I’ve djed on an amateur and professional basis now for just shy of a decade, and the only time I’ve ever come close to the emotion I experienced during a mini-tribute after Nate passed last year was at a memorial night for a close friend. It’s unnerving to a degree how much the death of someone I never knew can affect me, especially considering that his input on the music I love is really a footnote. The talent of Biggie and Big L still makes the hair stand on the back of my neck but I never get actually emotional about him no longer being here. Yet the fact this rotund hoe-hating troubadour is no longer with us actually makes me sad. It’s ridiculous but in a way quite endearing.

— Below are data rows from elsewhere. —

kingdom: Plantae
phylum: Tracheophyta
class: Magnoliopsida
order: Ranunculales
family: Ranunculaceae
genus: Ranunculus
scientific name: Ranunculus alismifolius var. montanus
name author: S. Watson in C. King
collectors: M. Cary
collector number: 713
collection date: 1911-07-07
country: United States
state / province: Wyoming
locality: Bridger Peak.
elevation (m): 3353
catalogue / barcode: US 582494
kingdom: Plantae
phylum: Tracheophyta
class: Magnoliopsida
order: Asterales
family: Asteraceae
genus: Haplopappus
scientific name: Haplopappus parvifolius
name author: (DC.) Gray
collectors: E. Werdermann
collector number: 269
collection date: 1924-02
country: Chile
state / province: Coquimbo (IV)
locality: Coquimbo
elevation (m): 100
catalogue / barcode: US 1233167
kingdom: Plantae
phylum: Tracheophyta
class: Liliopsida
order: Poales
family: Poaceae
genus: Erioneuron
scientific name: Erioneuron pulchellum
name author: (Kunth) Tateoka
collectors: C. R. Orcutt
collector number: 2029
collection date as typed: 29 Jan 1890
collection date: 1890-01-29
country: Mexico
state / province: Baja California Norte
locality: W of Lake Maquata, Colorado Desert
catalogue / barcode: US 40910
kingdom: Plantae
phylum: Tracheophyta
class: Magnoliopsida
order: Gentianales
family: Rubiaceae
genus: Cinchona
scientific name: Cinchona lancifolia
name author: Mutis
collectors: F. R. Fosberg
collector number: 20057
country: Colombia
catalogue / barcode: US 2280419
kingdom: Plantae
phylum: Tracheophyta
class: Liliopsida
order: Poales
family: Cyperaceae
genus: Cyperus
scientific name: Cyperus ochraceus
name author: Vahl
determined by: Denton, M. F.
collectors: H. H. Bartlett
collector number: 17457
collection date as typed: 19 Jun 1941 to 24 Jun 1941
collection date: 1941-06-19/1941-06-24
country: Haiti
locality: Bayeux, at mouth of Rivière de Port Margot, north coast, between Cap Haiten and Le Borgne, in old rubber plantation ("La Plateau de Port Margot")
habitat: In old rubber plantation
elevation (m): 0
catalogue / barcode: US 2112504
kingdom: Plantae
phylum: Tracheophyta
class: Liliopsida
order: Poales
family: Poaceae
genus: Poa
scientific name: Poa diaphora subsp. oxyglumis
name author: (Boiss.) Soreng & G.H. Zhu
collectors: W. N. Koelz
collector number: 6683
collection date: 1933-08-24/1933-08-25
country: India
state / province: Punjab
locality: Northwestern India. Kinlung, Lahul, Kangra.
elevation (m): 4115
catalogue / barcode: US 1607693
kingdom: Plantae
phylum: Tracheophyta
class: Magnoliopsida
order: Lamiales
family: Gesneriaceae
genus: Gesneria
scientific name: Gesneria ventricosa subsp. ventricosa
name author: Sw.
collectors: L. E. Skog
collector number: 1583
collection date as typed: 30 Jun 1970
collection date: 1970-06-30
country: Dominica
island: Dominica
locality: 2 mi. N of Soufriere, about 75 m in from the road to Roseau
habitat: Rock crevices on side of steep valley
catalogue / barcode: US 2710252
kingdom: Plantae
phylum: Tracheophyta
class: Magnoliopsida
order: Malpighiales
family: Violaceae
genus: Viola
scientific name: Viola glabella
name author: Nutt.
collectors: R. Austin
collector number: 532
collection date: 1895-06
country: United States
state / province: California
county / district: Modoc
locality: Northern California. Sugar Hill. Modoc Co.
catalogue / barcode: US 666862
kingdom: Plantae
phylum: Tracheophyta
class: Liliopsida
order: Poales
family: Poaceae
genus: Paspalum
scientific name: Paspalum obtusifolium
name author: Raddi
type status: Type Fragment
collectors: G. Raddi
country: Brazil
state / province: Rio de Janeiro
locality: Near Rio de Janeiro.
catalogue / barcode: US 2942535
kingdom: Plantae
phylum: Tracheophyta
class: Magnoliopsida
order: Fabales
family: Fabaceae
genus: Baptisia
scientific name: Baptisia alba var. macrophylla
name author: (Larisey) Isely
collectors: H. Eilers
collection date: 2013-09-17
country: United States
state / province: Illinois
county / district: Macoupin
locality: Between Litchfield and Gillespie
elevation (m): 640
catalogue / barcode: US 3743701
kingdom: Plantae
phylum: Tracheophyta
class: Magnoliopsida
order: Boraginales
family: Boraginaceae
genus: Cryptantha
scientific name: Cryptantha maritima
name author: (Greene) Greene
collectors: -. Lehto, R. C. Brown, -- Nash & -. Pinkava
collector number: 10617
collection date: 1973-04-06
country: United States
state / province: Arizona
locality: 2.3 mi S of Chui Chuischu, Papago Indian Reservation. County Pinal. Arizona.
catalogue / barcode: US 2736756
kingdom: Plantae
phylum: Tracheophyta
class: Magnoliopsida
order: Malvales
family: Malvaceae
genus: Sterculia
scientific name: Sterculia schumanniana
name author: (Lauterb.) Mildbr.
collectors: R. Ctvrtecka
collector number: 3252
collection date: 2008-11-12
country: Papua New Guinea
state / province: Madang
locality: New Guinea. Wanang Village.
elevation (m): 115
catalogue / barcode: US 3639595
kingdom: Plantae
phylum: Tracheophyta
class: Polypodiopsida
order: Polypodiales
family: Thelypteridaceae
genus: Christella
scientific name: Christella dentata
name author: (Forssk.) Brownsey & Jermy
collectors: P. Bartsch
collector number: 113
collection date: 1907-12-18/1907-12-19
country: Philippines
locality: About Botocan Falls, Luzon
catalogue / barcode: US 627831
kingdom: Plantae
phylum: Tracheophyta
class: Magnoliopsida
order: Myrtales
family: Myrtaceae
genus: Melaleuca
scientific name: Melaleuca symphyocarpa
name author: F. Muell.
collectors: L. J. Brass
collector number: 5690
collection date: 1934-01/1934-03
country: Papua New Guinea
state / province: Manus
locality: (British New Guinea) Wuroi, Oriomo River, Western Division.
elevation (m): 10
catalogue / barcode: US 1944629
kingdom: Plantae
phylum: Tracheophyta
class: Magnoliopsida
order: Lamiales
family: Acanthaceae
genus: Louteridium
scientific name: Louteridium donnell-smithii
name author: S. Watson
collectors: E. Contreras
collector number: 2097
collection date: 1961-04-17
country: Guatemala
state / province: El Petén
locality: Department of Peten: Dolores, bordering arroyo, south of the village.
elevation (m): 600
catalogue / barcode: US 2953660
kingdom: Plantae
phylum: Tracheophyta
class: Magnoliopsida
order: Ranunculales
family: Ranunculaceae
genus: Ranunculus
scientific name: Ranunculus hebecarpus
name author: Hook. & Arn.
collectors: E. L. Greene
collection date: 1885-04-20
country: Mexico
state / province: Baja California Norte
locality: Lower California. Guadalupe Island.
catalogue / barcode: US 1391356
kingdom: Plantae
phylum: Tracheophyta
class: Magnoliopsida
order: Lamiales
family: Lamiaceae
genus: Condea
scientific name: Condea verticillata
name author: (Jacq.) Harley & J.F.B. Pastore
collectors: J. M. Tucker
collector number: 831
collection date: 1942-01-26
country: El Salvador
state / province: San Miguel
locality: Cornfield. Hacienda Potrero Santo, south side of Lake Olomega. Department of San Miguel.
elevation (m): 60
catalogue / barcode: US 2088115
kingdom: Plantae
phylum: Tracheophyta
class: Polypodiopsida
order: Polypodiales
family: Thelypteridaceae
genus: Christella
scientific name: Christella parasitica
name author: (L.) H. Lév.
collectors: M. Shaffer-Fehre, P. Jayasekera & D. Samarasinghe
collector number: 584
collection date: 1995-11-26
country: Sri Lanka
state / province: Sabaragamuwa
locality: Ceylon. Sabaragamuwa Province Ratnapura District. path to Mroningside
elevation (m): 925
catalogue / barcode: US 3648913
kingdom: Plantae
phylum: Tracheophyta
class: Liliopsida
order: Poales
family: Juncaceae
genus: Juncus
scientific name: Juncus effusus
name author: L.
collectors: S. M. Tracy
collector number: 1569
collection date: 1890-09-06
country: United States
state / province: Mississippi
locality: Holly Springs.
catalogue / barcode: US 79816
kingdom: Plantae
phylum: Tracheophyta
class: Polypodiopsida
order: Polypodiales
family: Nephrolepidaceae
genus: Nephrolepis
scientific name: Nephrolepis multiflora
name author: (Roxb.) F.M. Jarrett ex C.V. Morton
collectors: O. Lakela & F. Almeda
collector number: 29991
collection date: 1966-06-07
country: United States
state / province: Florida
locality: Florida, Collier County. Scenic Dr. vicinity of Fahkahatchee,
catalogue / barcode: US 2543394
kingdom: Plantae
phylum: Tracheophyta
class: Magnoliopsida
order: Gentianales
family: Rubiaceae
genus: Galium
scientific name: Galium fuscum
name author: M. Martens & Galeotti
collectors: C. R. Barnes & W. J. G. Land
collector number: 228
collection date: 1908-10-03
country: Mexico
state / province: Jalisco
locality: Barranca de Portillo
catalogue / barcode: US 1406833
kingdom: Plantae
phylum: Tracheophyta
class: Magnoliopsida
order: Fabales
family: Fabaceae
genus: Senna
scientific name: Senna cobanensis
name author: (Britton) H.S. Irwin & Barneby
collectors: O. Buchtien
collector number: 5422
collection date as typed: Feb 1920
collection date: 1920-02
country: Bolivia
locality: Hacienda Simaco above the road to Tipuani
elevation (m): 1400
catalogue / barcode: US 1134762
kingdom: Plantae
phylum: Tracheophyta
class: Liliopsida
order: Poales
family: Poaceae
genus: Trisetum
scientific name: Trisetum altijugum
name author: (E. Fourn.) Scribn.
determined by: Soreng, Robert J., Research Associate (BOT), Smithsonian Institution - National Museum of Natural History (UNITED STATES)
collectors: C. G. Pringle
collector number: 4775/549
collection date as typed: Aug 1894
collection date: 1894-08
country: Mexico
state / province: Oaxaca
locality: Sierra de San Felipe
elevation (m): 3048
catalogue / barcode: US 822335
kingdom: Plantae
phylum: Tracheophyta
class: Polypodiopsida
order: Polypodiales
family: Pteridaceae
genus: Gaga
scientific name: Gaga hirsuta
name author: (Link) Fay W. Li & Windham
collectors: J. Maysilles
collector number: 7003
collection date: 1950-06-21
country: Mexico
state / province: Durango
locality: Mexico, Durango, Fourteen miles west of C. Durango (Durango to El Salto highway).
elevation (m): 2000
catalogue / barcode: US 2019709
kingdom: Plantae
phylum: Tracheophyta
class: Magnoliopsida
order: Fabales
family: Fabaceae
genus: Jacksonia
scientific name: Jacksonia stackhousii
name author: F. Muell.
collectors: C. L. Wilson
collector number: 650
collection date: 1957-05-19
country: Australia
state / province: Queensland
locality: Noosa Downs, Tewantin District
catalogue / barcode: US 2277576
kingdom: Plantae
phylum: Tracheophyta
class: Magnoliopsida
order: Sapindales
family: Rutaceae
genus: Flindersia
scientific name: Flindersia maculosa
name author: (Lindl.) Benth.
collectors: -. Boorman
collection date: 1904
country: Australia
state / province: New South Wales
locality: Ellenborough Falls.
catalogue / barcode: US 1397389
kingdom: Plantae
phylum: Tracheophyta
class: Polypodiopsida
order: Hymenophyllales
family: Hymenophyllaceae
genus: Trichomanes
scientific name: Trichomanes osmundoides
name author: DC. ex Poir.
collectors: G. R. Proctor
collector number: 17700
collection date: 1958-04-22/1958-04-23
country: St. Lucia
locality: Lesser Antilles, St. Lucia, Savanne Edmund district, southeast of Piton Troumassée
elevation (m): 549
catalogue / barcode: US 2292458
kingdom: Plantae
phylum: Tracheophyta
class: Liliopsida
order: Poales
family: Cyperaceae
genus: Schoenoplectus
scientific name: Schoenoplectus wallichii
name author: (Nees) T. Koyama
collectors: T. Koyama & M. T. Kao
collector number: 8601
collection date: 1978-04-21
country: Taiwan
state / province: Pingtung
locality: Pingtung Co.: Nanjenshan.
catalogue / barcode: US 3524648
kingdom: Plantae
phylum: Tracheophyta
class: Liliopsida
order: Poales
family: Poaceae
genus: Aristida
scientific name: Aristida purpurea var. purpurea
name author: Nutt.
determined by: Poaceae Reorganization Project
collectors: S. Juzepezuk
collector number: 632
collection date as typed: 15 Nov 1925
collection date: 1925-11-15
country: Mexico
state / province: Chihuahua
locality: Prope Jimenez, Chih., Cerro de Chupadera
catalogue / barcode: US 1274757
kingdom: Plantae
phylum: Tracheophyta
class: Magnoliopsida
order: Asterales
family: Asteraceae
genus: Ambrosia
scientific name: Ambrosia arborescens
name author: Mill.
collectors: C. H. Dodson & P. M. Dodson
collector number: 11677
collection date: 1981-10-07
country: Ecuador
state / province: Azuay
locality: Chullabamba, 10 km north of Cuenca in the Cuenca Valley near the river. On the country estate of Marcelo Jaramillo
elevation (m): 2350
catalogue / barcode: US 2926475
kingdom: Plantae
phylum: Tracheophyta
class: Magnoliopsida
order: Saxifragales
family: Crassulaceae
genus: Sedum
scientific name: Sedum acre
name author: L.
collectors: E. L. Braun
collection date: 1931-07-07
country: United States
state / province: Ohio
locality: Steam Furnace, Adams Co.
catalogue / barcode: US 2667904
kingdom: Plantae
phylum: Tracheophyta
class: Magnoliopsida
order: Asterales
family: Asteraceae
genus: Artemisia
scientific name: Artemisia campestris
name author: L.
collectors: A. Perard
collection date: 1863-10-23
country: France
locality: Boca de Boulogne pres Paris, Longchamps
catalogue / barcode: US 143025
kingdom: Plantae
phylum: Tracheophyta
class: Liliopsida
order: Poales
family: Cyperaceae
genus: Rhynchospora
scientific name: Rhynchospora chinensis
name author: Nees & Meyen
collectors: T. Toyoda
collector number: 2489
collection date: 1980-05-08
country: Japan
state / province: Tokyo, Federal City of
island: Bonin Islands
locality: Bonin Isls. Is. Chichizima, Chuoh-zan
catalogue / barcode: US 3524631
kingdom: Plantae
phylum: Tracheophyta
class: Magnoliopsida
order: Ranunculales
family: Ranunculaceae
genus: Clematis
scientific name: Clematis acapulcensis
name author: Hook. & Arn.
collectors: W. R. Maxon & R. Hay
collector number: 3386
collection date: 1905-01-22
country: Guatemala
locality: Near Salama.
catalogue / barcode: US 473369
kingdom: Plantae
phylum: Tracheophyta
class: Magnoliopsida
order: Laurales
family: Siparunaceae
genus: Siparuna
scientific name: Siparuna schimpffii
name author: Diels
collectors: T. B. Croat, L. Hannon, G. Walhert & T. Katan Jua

There’s other ways in which he provokes a smile really, check out this footage below of him chasing someone with a golf club (with a beyond awesome cameo from Method Man and Wu). Which pretty much sums up Nate, who turned the frankly ridiculous into something beyond sublime. Just like namesake and brother from another mother Snoop, he brought a fun loving freestyle sheen to hip-hop which made borderline disgusting themes humorous and amiable. The P.I.M.P. soccermums could dig. We’ll never have a voice quite like it again in music.

RIP Chris Lighty

One of the most influential men in hip-hop took his own life yesterday, Chris Lighty. As the man behind Violator entertainment, he helped make 50 Cent the mega-star he is today and also had a pivotal role in the work of LL Cool J, Jay-Z, De la Soul, Warren G and plenty more. This rather brilliant article on Complex sums up his industry shaking manoeuvres, including going head to head with Suge Knight.